Vivien’s parents had tried to speak to her, but the nurse told them that Vivien didn’t want to see them.
The University Hospital is a very massive and quite a tall building. Vivien’s room was probably on one of the upper floors, for when she looked through the pane of her window she saw the roofs of the houses below. The large window, which comprised almost one whole side of her room, offered a magnificent view of the venerable old country capital situated on the banks of a very famous river, and on the slopes of the hills covered with woods that bore the same name as the town itself. Because lots of famous musicians spent the most active part of their life there, the town used to be – and sometimes still is – called ‘town of music’.
Vivien’s story was a particular one. The people from the press and the TV say that it was worth millions. Professor Frederic knew very well that Vivien’s case was a goldmine, however that was not why he was so interested in it. Vivien’s case was of paramount importance to him because it offered him an excellent opportunity to make his mark and, at the same time, to solve his greatest personal problem. However, he tried hard to be seen only as a committed scientist and helper. For shielding Vivien from the curious public he claimed to have only altruistic and if, in addition, any other, then exclusively scientific motives. In order to be more convincing and disperse even the slightest suspicion that his motives might, in spite of all, be of a selfish nature, he had appointed an assistant. It was Professor Bourgh, a colleague of his, who was a scientist and a doctor of medicine as well as a psychologist. Besides being one of the country’s best medical experts, Professor Bourgh was also keenly interested in all sorts of poisons. Every weekend he roamed the local forests and each time he came back he brought a basket full of fungus and herbs. He knew better than any housewife how to preserve mushrooms and fruit in jars. From time to time he gave his boss a jar of his excellent preserved mushrooms.
Professor Frederic appreciated his assistant’s preserved mushrooms very much and thought that they were better than any of those bought in shops. As his country’s leading psychologist he spent lots of time at scientific meetings. There he never failed to tell his colleagues about the marvellous mushrooms his assistants preserved for him. His exciting mushroom-story was the main part of his contribution to the grave scientific discussion he had with his colleagues at such meetings of top experts in psychology and psychiatry. Because of his mushroom-story he was well-known in scientific circles as mushroom-man. Professor Frederic never mentioned his assistant’s name. He always spoke of his assistants. Thus in scientific circles Professor Bourgh had to remain just one of Professor Frederic’s anonymous assistants.

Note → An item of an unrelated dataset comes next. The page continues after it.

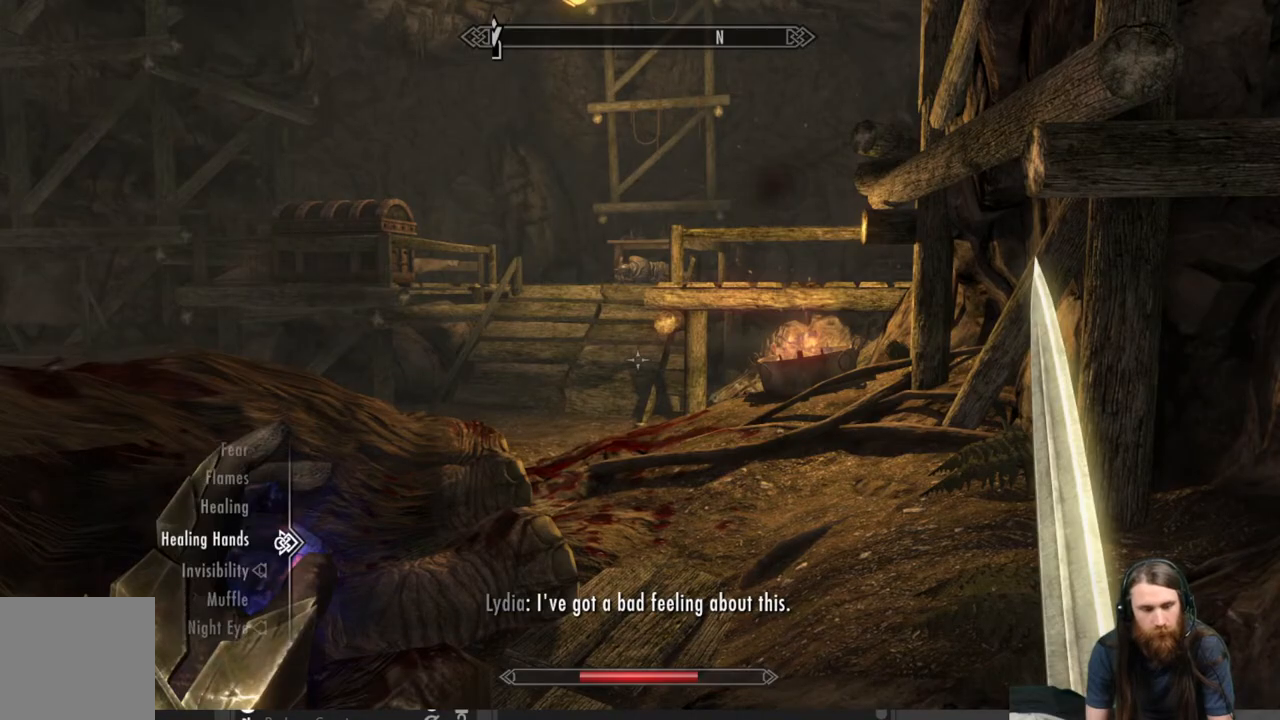
{"buttons": [], "left_stick": "center", "right_stick": "center", "events": [[33, "DPAD_UP", "up"], [200, "DPAD_UP", "down"], [350, "DPAD_UP", "up"], [400, "A", "down"], [500, "A", "up"]]}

Professor Bourgh was only a little younger than Professor Frederic. His arms and legs were as long as Professor Frederic’s; however, unlike Professor Frederic he was not tall. That was the consequence of an accident he had in his childhood. Due to that accident his back remained deformed and much shorter than it should have been and every greater physical effort caused him pain and disturbed his sleep at night. Professor Frederic was well acquainted with his colleague’s physical condition. Among lots of things Professor Bourgh did not like there was one he hated. It was the humiliating and patronizing way his boss greeted him when he came to work – at least an hour later than anybody else – every morning. He tapped him on the shoulder and asked him if he had had a good sleep the night before. Professor Frederic asked him in the way young tactless chaps do when they speak to an old man, trying to sound friendly by looking at him in a compassionate manner because of his weakness and old age. Professor Bourgh could allow himself no unfriendly reaction, because Professor Frederic was his boss.